Il valide la santé mentale chez les athlètes comme étant une préoccupation légitime qui mérite l’attention.
Compte tenu des circonstances auxquelles il avait été confronté, pour revenir dans cette situation de compétition aux Jeux Olympiques, sachant que vous vous retrouveriez probablement dans cet endroit sombre, cela montre simplement l’ampleur de l’homme.
Il était prêt à poursuivre et à refaire tout ce cycle et a remis cinq autres médailles d’or à Rio 2016 après être revenu de sa retraite.
Ce n’était pas quelque chose que j’étais prêt à faire – je ne suis pas nécessairement sûr que c’est quelque chose de sage à faire – mais il l’a enduré et a réussi à passer. L’une de ses qualités athlétiques les plus fortes est probablement cette endurance mentale, mais c’est assez ahurissant de penser que quelqu’un continuerait à avancer dans ces circonstances.
Il a fourni une telle étude de cas et un message de vie si agréable à tant de gens que le succès ne fait pas toujours le bonheur. Plus que d’être le meilleur athlète olympique de tous les temps, pour moi, ce pour quoi il a été le plus précieux en termes de changement de société montre que même les meilleurs du monde peuvent avoir des problèmes.
«Il m’a fait réaliser que vous pouvez avoir une valeur loin du sport»
J’admire également à quel point Michael a été fort et vocal sur le sujet de l’antidopage dans le sport, quelque chose qui me passionne également beaucoup. Il a été en avance sur la plupart des choses.
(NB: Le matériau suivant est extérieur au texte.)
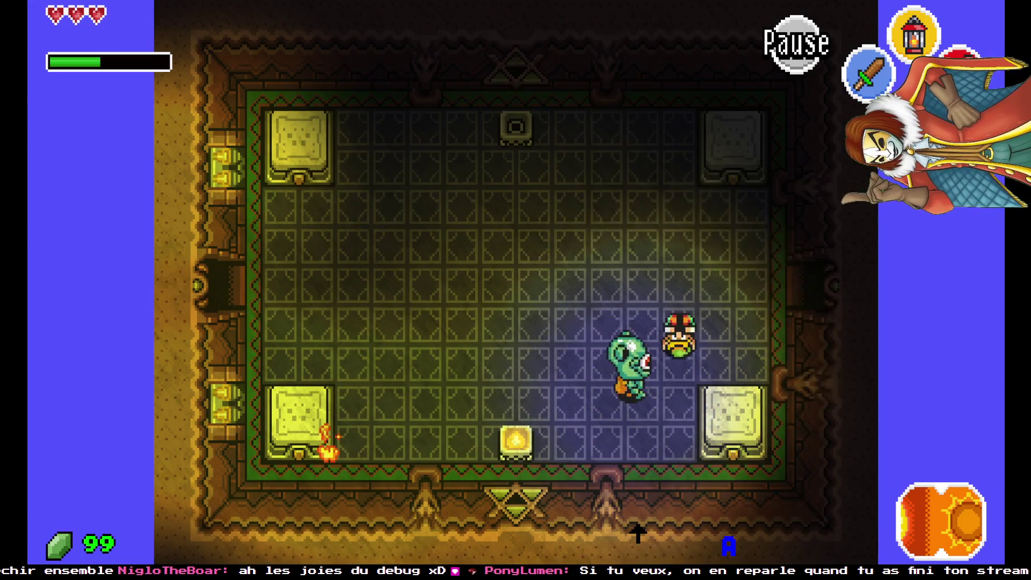
key(Left)
key(c)
key(Left)
key(Down)
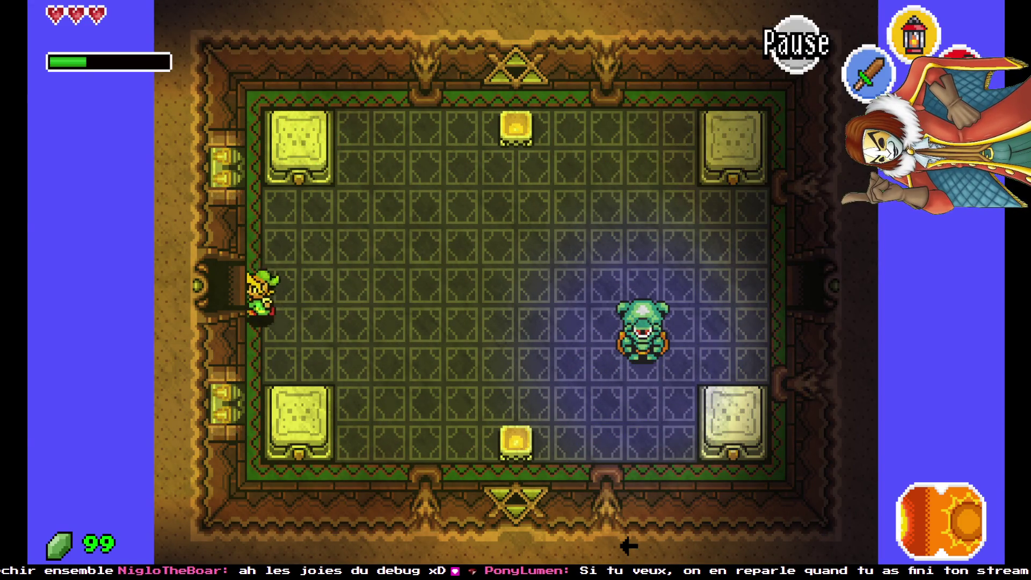
- Fire flames at the torch to light the new room, then bring up the save prompt
key(Left)
key(Down)
key(x)
key(Down)
key(x)
key(Up)
key(Left)
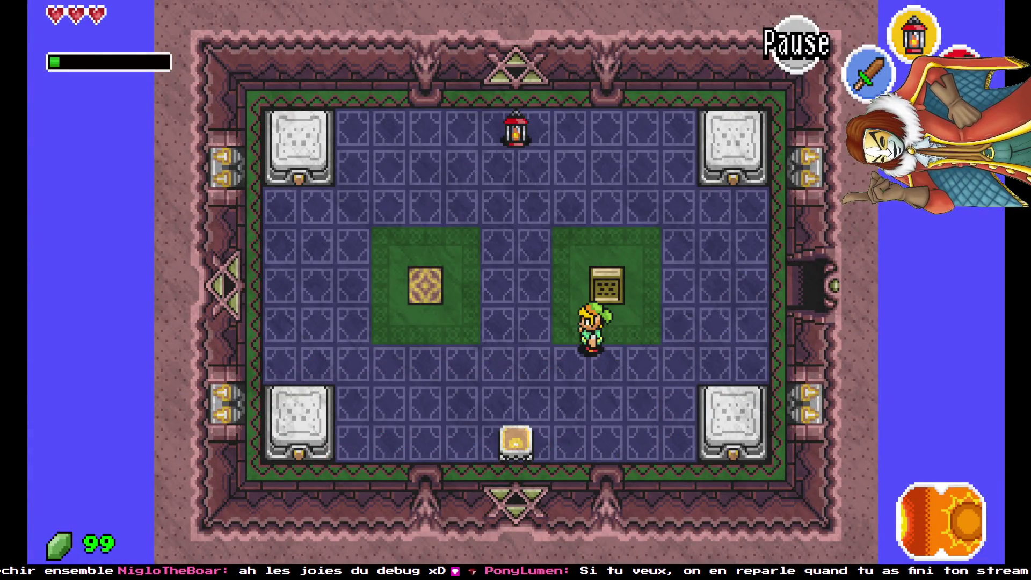
key(Escape)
Il a déclaré qu’il ne pensait pas avoir couru dans un événement où il n’y avait pas eu au moins une personne qui trichait.
Je pense qu’il comprend la responsabilité qu’il a envers le sport. Cela lui a donné beaucoup, cela m’a beaucoup donné et nous avons des motivations assez similaires pour expliquer pourquoi et comment nous voulons que cela s’améliore à l’avenir.
Nous ne voulons pas que le système antidopage soit remis en question, mais à moins que les organes directeurs ne s’en emparent et ne mettent les athlètes en premier – c’est ce que nous réclamons tous – alors peu de choses sont susceptibles de changer.
L’une des grandes choses que Michael a faites pour moi m’a fait réaliser que vous pouvez avoir de la valeur en tant qu’athlète, non seulement pour les résultats que vous obtenez dans le sport, mais pour le travail que vous faites après la retraite. Vous pouvez devenir plus connu en tant que personne qui peut changer le visage de la santé mentale ou aider à faire du sport un endroit plus équitable, c’est ce que j’essaie pour l’instant.
C’est le genre de chose que Michael a commencé à faire. Il a réalisé qu’il avait acquis cette plate-forme et a commencé à se tailler une carrière qui valait la peine de poursuivre ces problèmes de société vraiment difficiles.
Il partage une histoire d’un endroit vulnérable et c’est quelque chose que le sport et la société doivent améliorer beaucoup, surtout en ce qui concerne les hommes.
Callum Skinner parlait à Andy Burke de la BBC Scotland.